Chuck Palahniuk wrote several novels including The Fight Club, which got turned into a movie starring Brad Pitt and Edward Norton, but this is actually the first time that I would read any of his books. I had high hopes in picking up this novel because it dealt with a unique topic — porn — correction — its actually a whodunit in a porn industry setting. If anything, from the first page, it promises to be a Hitchcock on crack type of piece.

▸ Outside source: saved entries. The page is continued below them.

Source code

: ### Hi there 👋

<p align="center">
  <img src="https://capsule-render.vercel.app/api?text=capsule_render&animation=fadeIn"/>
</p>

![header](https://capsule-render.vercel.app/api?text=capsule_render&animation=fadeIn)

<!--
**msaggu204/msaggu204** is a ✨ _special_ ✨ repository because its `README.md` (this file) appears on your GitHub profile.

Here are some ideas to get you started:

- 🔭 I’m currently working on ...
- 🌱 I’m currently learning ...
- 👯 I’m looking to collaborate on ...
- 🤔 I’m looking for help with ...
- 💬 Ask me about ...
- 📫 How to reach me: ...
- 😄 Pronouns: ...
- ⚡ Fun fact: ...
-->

The book basically tells the story of Cassie Wright, an aging porn actress who is set to make the world record of 600 acts of fornication in one movie, entitled World Whore Three: The Whore to End All Whores. In doing so, Cassie intends not only to make history but also boost the sales of her merchandise already in the market. Cassie however, being far from naive, does not believe that she will survive the attempt so she takes on insurance to benefit a child whom she put up for adoption some 20 years back.

The story is told from the perspective of four people — not Cassie — one Mr. 72, a young man who believes that he is Cassie’s long lost son, a Mr. 137, a former popular TV actor who is conflicted with his sexuality, a Mr. 600,  a veteran porn star believed to be the father of Cassie’s child, and last but not least, Sheila, Cassie’s assistant who takes charge of the whole production of keeping 600 guys in check and ready for their minute-long shot with Cassie.

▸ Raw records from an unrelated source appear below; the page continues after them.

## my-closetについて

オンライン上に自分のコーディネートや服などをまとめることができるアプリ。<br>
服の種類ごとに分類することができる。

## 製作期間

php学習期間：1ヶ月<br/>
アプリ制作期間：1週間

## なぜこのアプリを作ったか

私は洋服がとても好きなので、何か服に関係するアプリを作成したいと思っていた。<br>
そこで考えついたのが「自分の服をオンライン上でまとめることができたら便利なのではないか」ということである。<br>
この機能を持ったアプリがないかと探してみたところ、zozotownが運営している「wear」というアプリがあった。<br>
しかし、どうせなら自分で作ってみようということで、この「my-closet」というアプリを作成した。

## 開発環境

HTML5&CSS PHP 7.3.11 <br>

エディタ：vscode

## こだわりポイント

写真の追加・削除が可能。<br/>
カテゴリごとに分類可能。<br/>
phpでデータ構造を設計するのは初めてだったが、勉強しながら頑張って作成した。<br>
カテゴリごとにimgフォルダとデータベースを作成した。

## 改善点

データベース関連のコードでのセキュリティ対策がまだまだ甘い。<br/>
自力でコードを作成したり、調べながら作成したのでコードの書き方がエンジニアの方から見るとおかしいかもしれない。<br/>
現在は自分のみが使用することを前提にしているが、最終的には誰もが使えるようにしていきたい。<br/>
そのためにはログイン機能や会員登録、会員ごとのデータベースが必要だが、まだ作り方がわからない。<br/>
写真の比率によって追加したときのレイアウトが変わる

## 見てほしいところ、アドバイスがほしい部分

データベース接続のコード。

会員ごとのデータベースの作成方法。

Anyhow, Snuff is not a piece of the fainthearted and the squeamish. It is very graphic in its descriptions of the setting, which in any case is far from romantic. For the most part, it is quite disgusting and unhygienic, funny, as it would be 600 guys parading around in various states of undress. The language is crude at best, like listening to a bunch of guys in a locker room. It is quirky and witty, especially as things get twisted around and the characters begin to unravel facets of their characters. Every one of the leads are given real motives to kill Cassie, and Palahniuk holds nothing back in his matter of fact statement of their intentions.

From the onset, it was established that somebody was going to die, and for the most part, people would think it was going to be Cassie for a number of reasons. She was the most vulnerable, she was attempting the impossible, she wanted to die in the attempt.

However, as pills get passed around, one of which is Potassium Cyanide among a bevy of Viagra, one would have to hazard new guesses as new factors come into play.

Chuck’s rich characterizations of the leads give the readers an insight into their psyche, if only for a while and makes them understand what makes them tick. In this sense, the read gets better with every turn of the page, no less disgusting, no less crass but infinitely more interesting, and entertaining as the author bombards the book with trivia about films not only exclusive to the porn industry but historical and mainstream as well, all the while maintaining the urgency of the situation as the time for the last guy gets to perform nears. He was also fond of using the term True Fact to punctuate the ends of these snippets of information. I checked out some of them and was surprised that they actually were true. I specifically liked the short mention of the Philippines in his reference to Merill’s Marauders shot in the country in 1961 but that’s because I live here.

Palahniuk also shared some of the crazy stuff that female porn stars do to condition themselves for their attempts to set records for gangbangs, some of them seemingly ludicrous but I am quite unsure if they are true. Still, its a bit of food for thought, and brings to life a whole new perspective about porn actors and actresses and what motivates them to do these skin flicks, as well as the effort, both physically and mentally that it entails.

I liked that there is a bit of a love story sandwiched in between the pages towards the end (Mr. 72 and Sheila) but while it had all the indications that it was going to be awkward, it sort of worked. The ending kind of leaves you open mouthed, but in a good way and not the WTH, what just happened? sort of shock.  All in all, it was a great read. Sort of dark, sort of twisted, sort of funny, and sort of confusing, but generally worth taking in.

As for ole Chuck? I think I just became a fan.